**** Data for this task ****

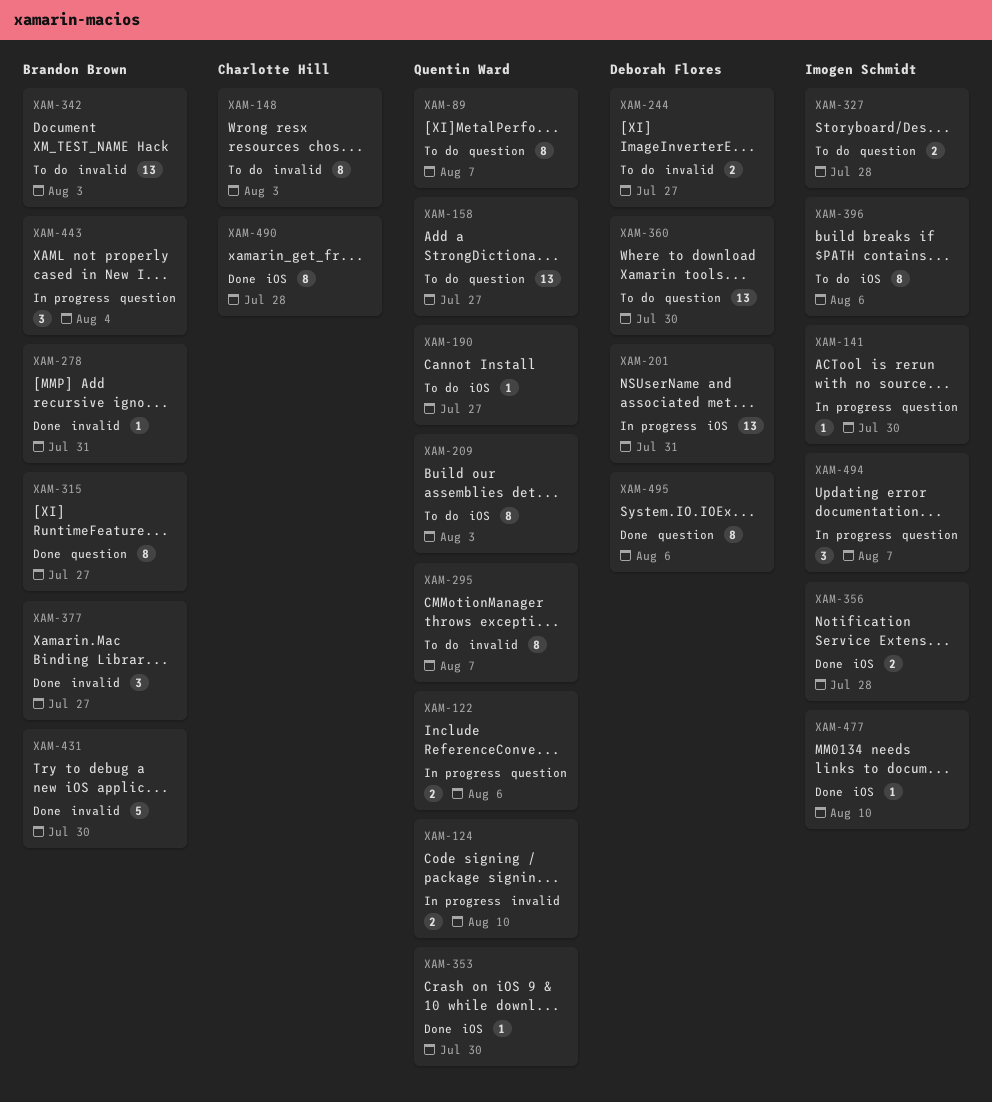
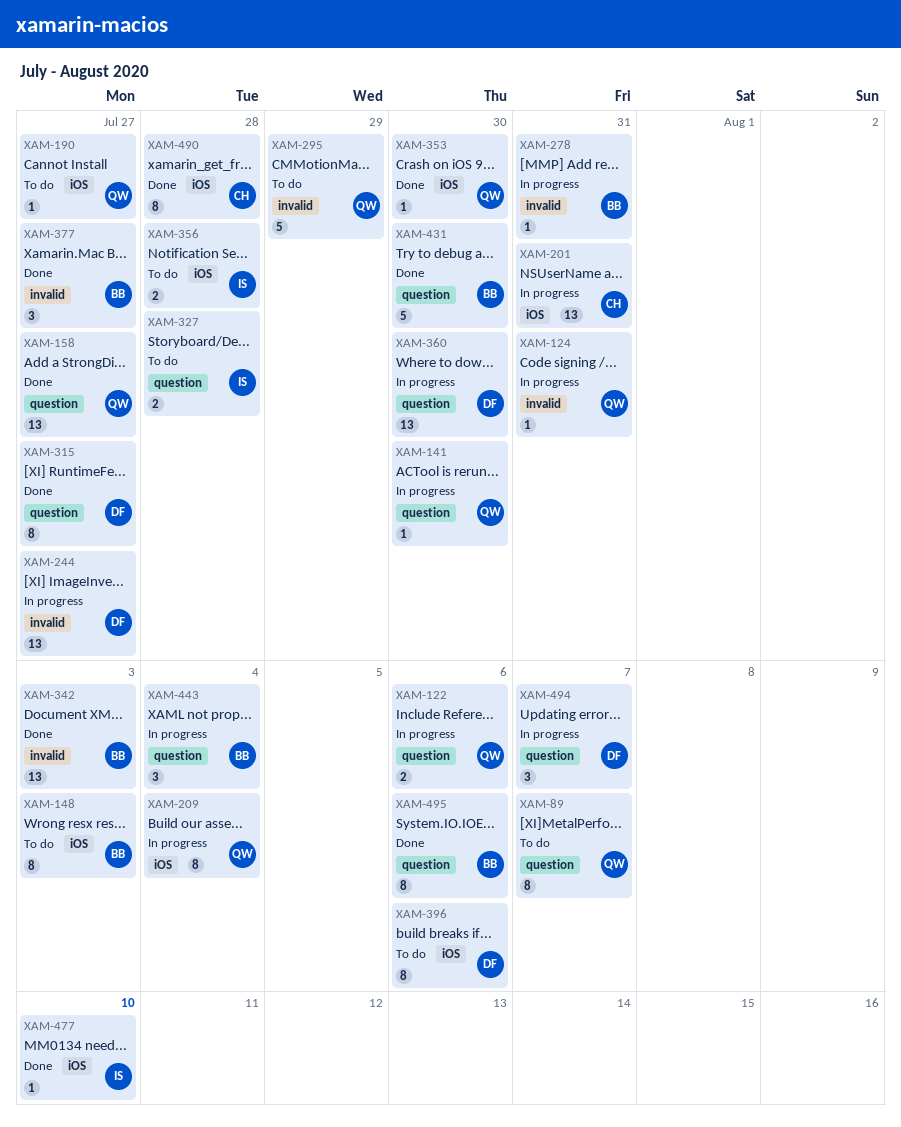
XAM-124, estimate: 2 -> 1
XAM-124, due: Aug 10 -> Jul 31
XAM-141, owner: Imogen Schmidt -> Quentin Ward
XAM-148, owner: Charlotte Hill -> Brandon Brown
XAM-148, label: invalid -> iOS
XAM-158, status: To do -> Done
XAM-201, owner: Deborah Flores -> Charlotte Hill
XAM-209, status: To do -> In progress
XAM-209, due: Aug 3 -> Aug 4
XAM-244, status: To do -> In progress
XAM-244, estimate: 2 -> 13
XAM-278, status: Done -> In progress
XAM-295, estimate: 8 -> 5
XAM-295, due: Aug 7 -> Jul 29
XAM-315, owner: Brandon Brown -> Deborah Flores
XAM-342, status: To do -> Done
XAM-356, status: Done -> To do
XAM-360, status: To do -> In progress
XAM-396, owner: Imogen Schmidt -> Deborah Flores
XAM-431, label: invalid -> question
XAM-494, owner: Imogen Schmidt -> Deborah Flores
XAM-495, owner: Deborah Flores -> Brandon Brown

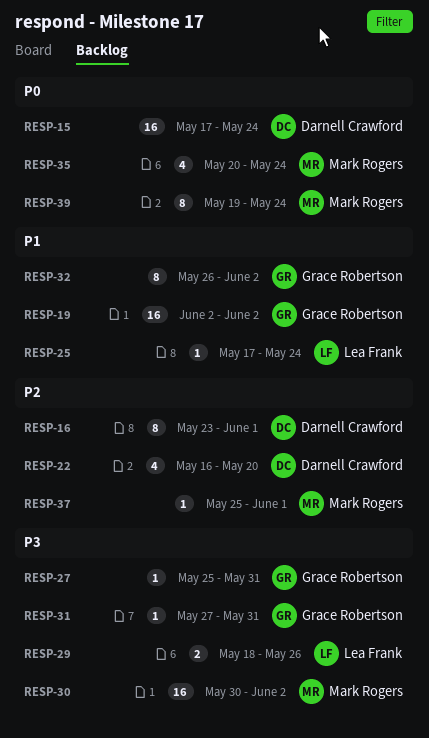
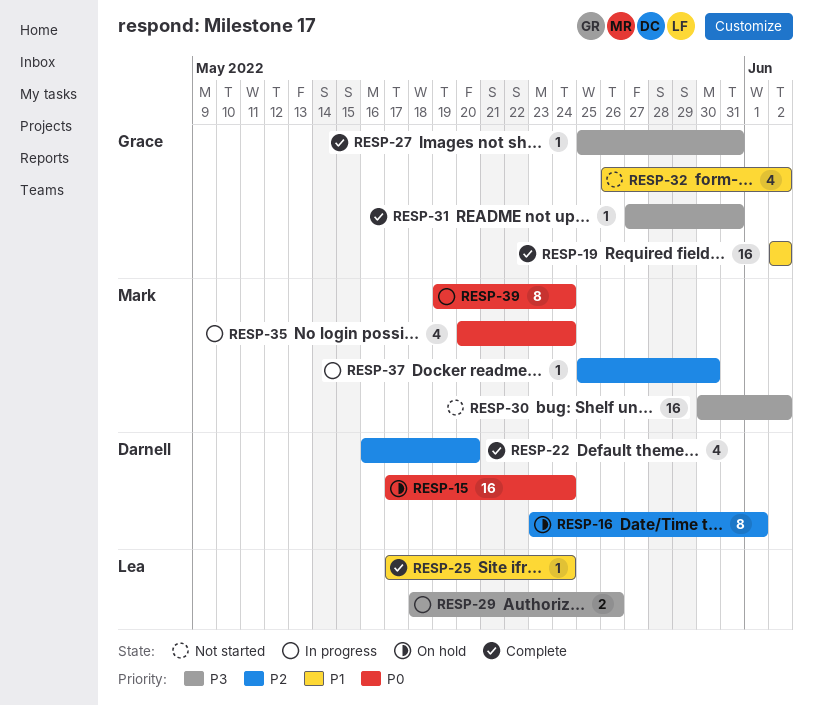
RESP-32, estimate: 8 -> 4
RESP-37, due: Jun 1 -> May 30

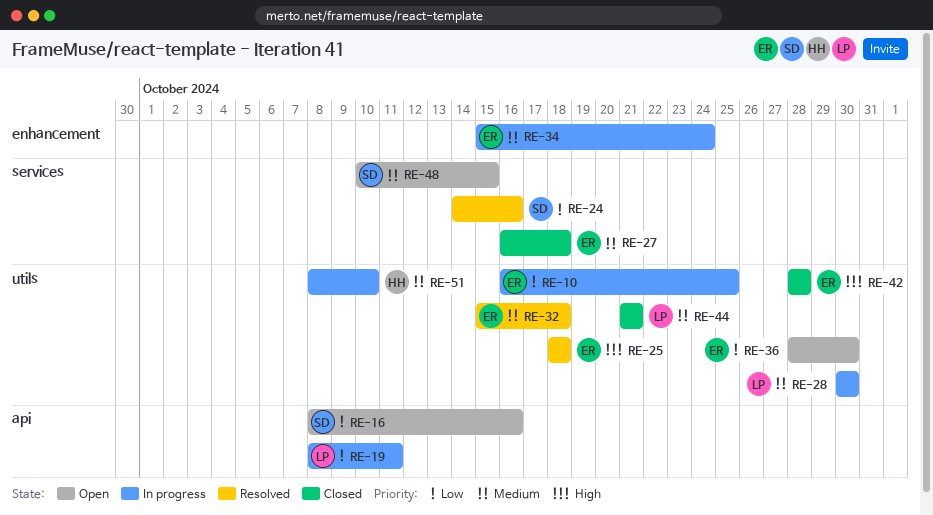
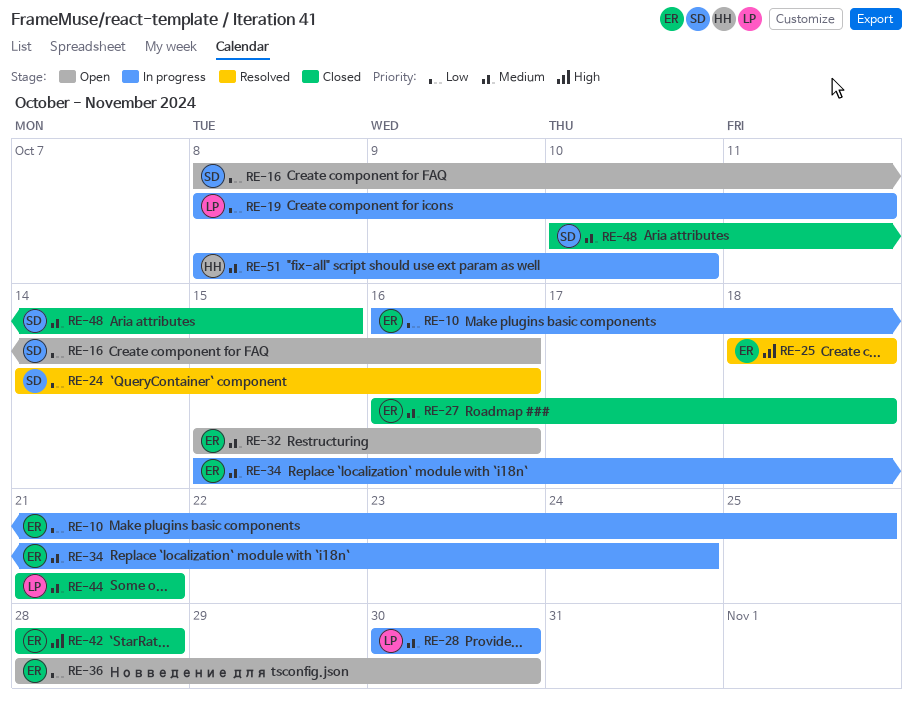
RE-32, status: Resolved -> Open
RE-32, due: Oct 18 -> Oct 16
RE-48, status: Open -> Closed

****

*Your instructions*.
Say how many lines of the material above contain the string "Charlotte". Write nothing but the number.

*Response to this task*.
2